Public lecture on risk factor estimation for NCDs held

Department of Epidemiology and Biostatistics, College of Public Health, UP Manila

U.P. MANILA –The Department of Epidemiology and Biostatistics of the College of Public Health (CPH), University of the Philippines Manila, held a public lecture last 29 November 2018 entitled "Non-communicable Risk Factor Estimation and Projections: A WHO Global Tobacco Use Bayesian Analysis," at the College of Public Health Auditorium, UP Manila campus, Pedro Gil St., Manila. The lecture was given by Dr. Ver Bilano, junior research fellow at the Imperial College London and newly-appointed visiting faculty of the Department.

Kicking off the event was an opening message from CPH College Secretary Dr Vivian Fe Fadrilan-Camacho, representing Dean Romeo Quizon. She emphasized the increasing global burden of non-communicable disease and indicated that this lecture was a step towards greater understanding of its threat to public health.

Following her statement was a message from the office of UP Manila Chancellor, delivered by Dr Armando Crisostomo, Vice Chancellor for Research. He highlighted the importance of strengthening research initiatives within the University, and hoped that the public lecture would inspire young researchers to follow the footsteps of Dr Bilano, a young alumna who was able to participate in global research collaborations.

Dr Ma. Carmen Tolabing, chair of the Department of Epidemiology and Biostatistics, introduced Dr. Ver Bilano to the audience by reading her accomplishments: graduating from the UP Manila with BS Pharmacy (magna cum laude) and MS Public Health (Biostatistics) degrees, finishing a PhD at the University of Tokyo under the Monbukagakusho Scholarship, publishing in high-impact journals, and influencing global health policies on risk factors for non-communicable diseases.

Dr Bilano then gave her lecture on her risk factor estimation and projection approach, which she summed up as an effort to describe recent trends and make projection for specific tobacco use indicators, and estimate probabilities for tobacco use reduction. She used analytic country groupings in making her estimates, which are influenced by contextual factors that affect tobacco use within countries.

## Material supplied
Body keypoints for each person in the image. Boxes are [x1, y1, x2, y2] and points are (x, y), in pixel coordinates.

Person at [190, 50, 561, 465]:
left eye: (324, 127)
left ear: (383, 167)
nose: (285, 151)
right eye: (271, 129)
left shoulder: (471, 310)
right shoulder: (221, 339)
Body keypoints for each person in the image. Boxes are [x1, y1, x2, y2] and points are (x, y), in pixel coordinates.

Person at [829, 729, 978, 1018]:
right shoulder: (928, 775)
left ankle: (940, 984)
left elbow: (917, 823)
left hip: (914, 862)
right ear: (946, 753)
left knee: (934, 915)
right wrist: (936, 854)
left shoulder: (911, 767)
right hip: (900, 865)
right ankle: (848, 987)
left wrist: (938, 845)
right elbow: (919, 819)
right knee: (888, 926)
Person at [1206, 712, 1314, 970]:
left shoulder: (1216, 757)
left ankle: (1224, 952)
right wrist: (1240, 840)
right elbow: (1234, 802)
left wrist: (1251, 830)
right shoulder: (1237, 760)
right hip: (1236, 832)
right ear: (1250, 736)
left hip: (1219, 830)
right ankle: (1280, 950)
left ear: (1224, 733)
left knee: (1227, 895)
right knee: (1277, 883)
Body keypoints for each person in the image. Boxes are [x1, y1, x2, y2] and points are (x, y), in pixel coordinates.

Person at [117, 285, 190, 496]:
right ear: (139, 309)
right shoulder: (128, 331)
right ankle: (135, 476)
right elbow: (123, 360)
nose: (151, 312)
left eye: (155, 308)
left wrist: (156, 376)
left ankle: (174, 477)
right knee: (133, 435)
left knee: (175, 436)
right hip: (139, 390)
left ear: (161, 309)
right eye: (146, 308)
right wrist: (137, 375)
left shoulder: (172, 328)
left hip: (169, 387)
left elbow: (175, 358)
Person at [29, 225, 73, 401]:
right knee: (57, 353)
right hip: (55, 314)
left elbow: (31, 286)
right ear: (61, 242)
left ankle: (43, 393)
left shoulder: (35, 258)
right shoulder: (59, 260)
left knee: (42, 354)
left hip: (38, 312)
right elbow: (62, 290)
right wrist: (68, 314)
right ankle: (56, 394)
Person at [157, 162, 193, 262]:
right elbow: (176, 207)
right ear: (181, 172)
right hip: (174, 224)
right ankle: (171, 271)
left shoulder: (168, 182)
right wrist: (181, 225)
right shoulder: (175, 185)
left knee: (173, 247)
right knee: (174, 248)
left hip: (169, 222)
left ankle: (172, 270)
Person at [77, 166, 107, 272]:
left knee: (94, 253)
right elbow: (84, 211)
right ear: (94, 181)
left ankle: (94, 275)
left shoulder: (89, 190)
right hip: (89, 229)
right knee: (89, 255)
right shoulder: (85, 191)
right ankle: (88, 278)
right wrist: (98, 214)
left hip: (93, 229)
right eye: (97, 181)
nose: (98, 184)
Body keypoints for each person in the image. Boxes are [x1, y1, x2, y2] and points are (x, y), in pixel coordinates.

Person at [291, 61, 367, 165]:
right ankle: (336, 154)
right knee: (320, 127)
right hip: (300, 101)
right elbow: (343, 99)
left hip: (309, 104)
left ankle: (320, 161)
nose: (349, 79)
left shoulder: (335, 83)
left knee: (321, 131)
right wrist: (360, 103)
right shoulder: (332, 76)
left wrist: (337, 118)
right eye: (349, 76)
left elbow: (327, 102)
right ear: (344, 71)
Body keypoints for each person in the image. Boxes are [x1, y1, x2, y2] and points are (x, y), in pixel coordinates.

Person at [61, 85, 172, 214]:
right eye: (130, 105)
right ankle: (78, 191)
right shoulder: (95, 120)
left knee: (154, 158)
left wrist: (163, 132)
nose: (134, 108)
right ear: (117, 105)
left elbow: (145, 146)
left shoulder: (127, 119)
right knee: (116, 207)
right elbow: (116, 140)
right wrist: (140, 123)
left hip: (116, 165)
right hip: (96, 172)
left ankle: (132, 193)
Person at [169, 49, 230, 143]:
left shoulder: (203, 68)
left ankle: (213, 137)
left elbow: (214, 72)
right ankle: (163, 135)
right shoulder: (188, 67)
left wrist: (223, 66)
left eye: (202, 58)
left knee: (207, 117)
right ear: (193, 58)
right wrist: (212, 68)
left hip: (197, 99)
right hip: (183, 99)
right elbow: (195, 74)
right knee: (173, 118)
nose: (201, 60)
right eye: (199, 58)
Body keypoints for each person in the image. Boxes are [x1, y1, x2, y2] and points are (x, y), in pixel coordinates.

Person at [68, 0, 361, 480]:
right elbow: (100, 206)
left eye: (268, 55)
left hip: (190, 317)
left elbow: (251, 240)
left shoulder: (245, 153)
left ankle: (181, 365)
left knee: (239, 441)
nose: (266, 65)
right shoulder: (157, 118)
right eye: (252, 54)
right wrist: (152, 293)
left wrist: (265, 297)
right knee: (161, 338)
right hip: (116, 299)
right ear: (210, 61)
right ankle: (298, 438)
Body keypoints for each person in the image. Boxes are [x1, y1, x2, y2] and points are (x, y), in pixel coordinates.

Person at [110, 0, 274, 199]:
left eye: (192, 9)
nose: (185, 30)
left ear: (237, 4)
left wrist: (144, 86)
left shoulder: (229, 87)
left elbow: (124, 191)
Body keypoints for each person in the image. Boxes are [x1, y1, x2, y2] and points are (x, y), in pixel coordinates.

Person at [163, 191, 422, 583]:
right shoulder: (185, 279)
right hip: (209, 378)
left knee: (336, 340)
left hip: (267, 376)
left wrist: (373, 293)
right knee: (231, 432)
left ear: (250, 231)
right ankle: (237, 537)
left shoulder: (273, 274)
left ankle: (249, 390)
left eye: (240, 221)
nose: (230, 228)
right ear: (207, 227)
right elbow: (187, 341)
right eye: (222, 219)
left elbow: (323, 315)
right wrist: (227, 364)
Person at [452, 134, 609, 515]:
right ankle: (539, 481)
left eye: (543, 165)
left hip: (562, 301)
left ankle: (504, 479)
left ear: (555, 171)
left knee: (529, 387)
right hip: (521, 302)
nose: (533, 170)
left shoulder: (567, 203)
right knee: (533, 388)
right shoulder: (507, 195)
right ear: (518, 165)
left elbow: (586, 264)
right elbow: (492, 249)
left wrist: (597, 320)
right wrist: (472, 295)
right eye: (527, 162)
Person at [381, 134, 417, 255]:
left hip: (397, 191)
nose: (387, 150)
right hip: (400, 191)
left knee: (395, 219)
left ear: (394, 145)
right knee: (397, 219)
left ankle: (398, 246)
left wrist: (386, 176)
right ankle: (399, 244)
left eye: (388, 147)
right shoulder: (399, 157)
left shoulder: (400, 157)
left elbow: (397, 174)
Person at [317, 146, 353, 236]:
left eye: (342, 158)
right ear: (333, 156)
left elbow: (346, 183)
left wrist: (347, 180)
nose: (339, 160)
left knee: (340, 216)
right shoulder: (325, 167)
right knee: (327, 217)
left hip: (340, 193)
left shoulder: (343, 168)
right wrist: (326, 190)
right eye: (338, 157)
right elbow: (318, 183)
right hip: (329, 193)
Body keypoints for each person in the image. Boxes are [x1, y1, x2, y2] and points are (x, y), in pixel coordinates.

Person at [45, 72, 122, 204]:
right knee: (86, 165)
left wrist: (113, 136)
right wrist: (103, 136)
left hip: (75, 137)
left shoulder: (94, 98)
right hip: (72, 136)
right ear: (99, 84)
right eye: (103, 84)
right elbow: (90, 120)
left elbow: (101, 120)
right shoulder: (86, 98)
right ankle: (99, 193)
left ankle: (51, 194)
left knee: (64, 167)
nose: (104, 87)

## Problems to solve
1. According to the lecture report, who delivered the message from the office of the UP Manila Chancellor, and what position did he hold?
2. List every accomplishment of Dr. Ver Bilano that the lecture report says was read out when she was introduced.
3. Continue the lecture report from its final sentence.

## Task-by-task results
1. Dr Armando Crisostomo, Vice Chancellor for Research, delivered the message.

2.
- Graduating from UP Manila with a BS Pharmacy degree (magna cum laude)
- Graduating from UP Manila with an MS Public Health (Biostatistics) degree
- Finishing a PhD at the University of Tokyo under the Monbukagakusho Scholarship
- Publishing in high-impact journals
- Influencing global health policies on risk factors for non-communicable diseases

3.
Moreover, she reported that her estimates were done through Bayesian modeling -- building up insights from observed data with those from previous data and other well-fitting probability distributions. She also described the use of open source data science software in computing her estimates, such as Python and Dismod MR. Finally, she also made use of models such as Markov chains and Monte Carlo transformations, which provided estimates based on the probable number of people affected by tobacco based on probability and density functions.

After the lecture, Dr Herdie Hizon, representing the Department of Health Epidemiology Bureau, served as reactor, during which he said that the methods described by Dr Bilano were not those he is used to, instead citing a frequentist approach that is typical of health surveys. As a practicing epidemiologist for communicable diseases, he also shared a realization that Dr Bilano's methods may be useful in his line of work, and hoped that more units within the Department of Health would be open to collaborations.

Capping the lecture was an open forum, moderated by assistant professor Dr. Amiel Bermudez, which elicited questions regarding the applicability of the method in the health information systems currently available in the country, and how the approach may also help improve data gathering and analysis, especially in cases where there are insufficient data.

In his closing message, Dr Jaifred Christian F Lopez, chair of the public lecture committee of the Department of Epidemiology and Biostatistics, underlined the purpose of the approach: as a way to help policymakers better understand the health problems being faced by the world, through reliable data, grounded context, and improved collaboration.